◆ **DAFTAR PERMINTAAN**:
• a. Menurut teks tentang harga minyak, berapa persen minyak dunia yang melewati Selat Hormuz?
• b. Perbarui bagian teks tentang harga minyak mulai dari "Padahal, data inflasi" dan terus sampai "namun diredam cepat.", dengan mengganti "simbolik" menjadi "moderat".

◆ **TEKS YANG DIBERIKAN**:
■ ■ ■ ■ ■ ■ ■

Padahal, data inflasi terakhir menunjukkan penurunan signifikan. Indeks Harga Konsumen (CPI) Amerika Serikat naik 2,4% secara tahunan per Mei 2025, sebagian besar karena harga bensin yang turun 12% dalam setahun terakhir. Tapi kestabilan ini jelas rapuh jika konflik berubah menjadi skenario terburuk.

Tiga Skenario, Satu Ancaman Bersama

Laporan The Economist menggambarkan tiga kemungkinan besar yang bisa terjadi:

1. Ketegangan Terbatas, Harga Kembali Turun

Jika respons Iran bersifat simbolik, dan Israel tidak melanjutkan serangan dalam jangka panjang, maka harga minyak bisa turun kembali ke kisaran $65–$70 per barel. Ini pernah terjadi Oktober lalu saat situasi sempat memanas namun diredam cepat.

2. Gangguan Parsial Pasokan Minyak

Jika ekspor minyak Iran terganggu hingga 600.000 barel per hari, dampaknya terhadap pasar global relatif kecil, hanya sekitar 0,6% dari pasokan dunia. Kenaikan harga mungkin hanya $5–$10 per barel. Namun tetap signifikan, terutama bagi negara pengimpor seperti Indonesia.

3. Penutupan Selat Hormuz dan Serangan ke Infrastruktur

Inilah skenario yang paling ditakuti. Selat Hormuz adalah titik sempit strategis yang dilalui sekitar 30% minyak dunia. Jika ditutup, atau jika fasilitas minyak di Arab Saudi, UEA, atau Kuwait terkena serangan, harga minyak bisa melonjak jauh di atas $100 per barel, bahkan menembus $120. Sebuah mimpi buruk bagi pasar energi global dan stabilitas ekonomi negara-negara pengimpor.

■ ■ ■ ■ ■ ■ ■

◆ **ENTRI YANG DITAMPILKAN**:

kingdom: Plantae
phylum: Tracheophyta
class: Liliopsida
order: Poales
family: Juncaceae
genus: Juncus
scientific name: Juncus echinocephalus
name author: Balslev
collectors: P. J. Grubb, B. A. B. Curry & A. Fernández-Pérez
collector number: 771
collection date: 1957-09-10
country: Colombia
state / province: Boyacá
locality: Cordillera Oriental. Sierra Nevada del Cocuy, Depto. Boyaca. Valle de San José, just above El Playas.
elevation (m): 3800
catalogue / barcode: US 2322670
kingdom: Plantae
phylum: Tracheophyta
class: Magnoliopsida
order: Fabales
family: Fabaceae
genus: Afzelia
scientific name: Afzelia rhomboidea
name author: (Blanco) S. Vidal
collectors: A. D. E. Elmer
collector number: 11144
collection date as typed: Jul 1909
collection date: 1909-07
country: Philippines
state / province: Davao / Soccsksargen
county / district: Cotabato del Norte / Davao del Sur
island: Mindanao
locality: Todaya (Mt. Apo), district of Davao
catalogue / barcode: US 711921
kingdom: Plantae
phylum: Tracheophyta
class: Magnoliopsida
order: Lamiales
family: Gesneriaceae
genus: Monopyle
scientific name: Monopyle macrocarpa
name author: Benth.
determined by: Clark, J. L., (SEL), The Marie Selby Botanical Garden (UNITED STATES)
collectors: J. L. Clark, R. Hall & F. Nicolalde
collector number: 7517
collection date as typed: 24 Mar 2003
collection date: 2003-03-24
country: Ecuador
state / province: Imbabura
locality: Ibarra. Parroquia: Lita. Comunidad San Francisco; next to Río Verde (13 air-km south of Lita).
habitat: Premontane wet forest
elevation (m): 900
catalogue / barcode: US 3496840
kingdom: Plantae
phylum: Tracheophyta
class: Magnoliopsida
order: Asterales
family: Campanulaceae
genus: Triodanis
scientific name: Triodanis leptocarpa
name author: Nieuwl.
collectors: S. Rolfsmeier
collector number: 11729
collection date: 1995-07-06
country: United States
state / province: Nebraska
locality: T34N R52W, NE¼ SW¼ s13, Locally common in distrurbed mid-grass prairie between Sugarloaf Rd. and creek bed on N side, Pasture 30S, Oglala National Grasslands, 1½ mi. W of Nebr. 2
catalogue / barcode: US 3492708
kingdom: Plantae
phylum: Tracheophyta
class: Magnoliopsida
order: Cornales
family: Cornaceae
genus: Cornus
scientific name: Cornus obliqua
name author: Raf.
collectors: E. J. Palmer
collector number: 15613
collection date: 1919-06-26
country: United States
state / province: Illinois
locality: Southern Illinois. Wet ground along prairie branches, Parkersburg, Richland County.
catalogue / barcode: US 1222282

■ ■ ■ ■ ■ ■ ■

◆ **HASIL TIAP TUGAS**:
• a. Sekitar 30% minyak dunia.

• b.
Padahal, data inflasi terakhir menunjukkan penurunan signifikan. Indeks Harga Konsumen (CPI) Amerika Serikat naik 2,4% secara tahunan per Mei 2025, sebagian besar karena harga bensin yang turun 12% dalam setahun terakhir. Tapi kestabilan ini jelas rapuh jika konflik berubah menjadi skenario terburuk.

Tiga Skenario, Satu Ancaman Bersama

Laporan The Economist menggambarkan tiga kemungkinan besar yang bisa terjadi:

1. Ketegangan Terbatas, Harga Kembali Turun

Jika respons Iran bersifat moderat, dan Israel tidak melanjutkan serangan dalam jangka panjang, maka harga minyak bisa turun kembali ke kisaran $65–$70 per barel. Ini pernah terjadi Oktober lalu saat situasi sempat memanas namun diredam cepat.